– Ну, что ты сейчас чувствуешь, мисс Ишервуд? – спросил Питер.
– Не знаю, сэр.
– Какие слова должны стать твоей молитвой?
– Да воспользуются же мною.
– Повтори еще раз.
Мисс Ишервуд повторила, а Питер сказал, что нужно говорить быстрее, и она послушно произнесла слова в третий раз.
Потом он подступил к ней сзади, положил ладонь ей на шею, и мисс Ишервуд слабо дернулась.
– О, твой дух еще недостаточно разгорячился, – сказал Питер. – А он должен стать настолько горячим, чтобы растаять, и тогда ты почувствуешь, как вместо него в тебя входит мой дух!
Теперь он взял за плечи меня, и мисс Ишервуд оказалась тесно зажатой между нами. Она начала сотрясаться всем телом.

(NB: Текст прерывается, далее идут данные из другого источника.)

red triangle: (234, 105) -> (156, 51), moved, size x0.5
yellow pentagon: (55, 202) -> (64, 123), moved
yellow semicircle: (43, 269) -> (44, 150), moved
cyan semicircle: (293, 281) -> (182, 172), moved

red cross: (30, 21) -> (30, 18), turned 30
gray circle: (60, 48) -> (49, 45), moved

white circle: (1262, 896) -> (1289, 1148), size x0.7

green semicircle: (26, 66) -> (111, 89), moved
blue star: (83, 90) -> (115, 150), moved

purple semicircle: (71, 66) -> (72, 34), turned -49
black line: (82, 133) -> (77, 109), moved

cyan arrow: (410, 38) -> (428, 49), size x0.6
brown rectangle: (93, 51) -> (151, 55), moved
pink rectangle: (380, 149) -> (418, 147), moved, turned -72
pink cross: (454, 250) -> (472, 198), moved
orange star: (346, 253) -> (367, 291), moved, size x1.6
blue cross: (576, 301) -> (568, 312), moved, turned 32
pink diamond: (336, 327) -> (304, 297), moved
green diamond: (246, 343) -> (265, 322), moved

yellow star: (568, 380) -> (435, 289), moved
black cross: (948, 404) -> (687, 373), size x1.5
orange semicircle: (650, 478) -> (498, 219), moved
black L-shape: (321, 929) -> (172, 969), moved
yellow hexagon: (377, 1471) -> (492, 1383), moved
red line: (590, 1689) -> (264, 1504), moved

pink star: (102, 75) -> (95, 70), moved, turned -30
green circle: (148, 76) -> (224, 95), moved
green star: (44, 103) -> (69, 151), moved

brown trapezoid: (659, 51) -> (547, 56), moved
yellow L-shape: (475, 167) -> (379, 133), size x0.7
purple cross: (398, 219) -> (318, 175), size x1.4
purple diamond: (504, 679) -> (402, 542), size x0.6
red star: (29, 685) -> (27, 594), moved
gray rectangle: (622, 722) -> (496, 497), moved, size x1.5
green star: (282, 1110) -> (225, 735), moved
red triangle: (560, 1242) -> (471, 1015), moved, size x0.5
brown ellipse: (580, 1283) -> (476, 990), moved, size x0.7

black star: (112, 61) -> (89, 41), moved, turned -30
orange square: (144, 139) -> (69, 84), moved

– Какова молитва медиума, мисс Ишервуд? Какова молитва медиума? – снова и снова спрашивал Питер, а она покорно повторяла:
– Да воспользуются же мною… да воспользуются же мною…
Голос ее звучал все слабее, все тише и наконец пресекся.
Тогда Питер шепнул мне:
– Открой глаза.
11 декабря 1874 г.
11 декабря 1874 г.
Всю неделю я просыпалась от одного и того же ужасного звука – звона миллбанкского колокола, призывающего женщин к дневным трудам. Я представляла, как они выбираются из постелей, натягивают грубые тюремные платья и шерстяные чулки. Как стоят у решеток со своими плошками и ножами, как греют ладони о кружки с чаем, а после завтрака принимаются за работу и руки у них опять мерзнут. Думаю, Селина уже среди них, ибо в той части моей души, которая делила с ней темную камеру, мрак немного рассеялся. Я знаю, что Селина глубоко несчастна, но по-прежнему к ней не езжу.
Поначалу меня удерживал страх и стыд. А теперь мать. Как только мне полегчало, она вновь сделалась раздражительной и брюзгливой. На следующий день после визита врача она пришла посидеть со мной и при виде Вайгерс, принесшей мне горячую грелку на живот, покачала головой и проворчала:
– Была б ты замужем, не знала бы женских немочей.
Вчера мать пронаблюдала за моим купанием, но одеться после ванны не позволила – велела надеть ночную сорочку и оставаться в постели. Потом Вайгерс вынесла из гардеробной прогулочное платье, в котором я всегда ездила в Миллбанк. Оно лежало там с вечера званого ужина, брошенное и забытое, и служанка решила, что его следует почистить. Увидев перепачканное известкой платье, я живо вспомнила мисс Брюер, сползающую по стене на пол. Мать коротко взглянула на меня, потом кивнула Вайгерс и велела платье вычистить да убрать подальше. А когда я запротестовала, мол, не надо никуда убирать, оно понадобится мне для поездок в Миллбанк, мать так и вскинулась: да в своем ли я уме? какие еще поездки, после всего-то случившегося?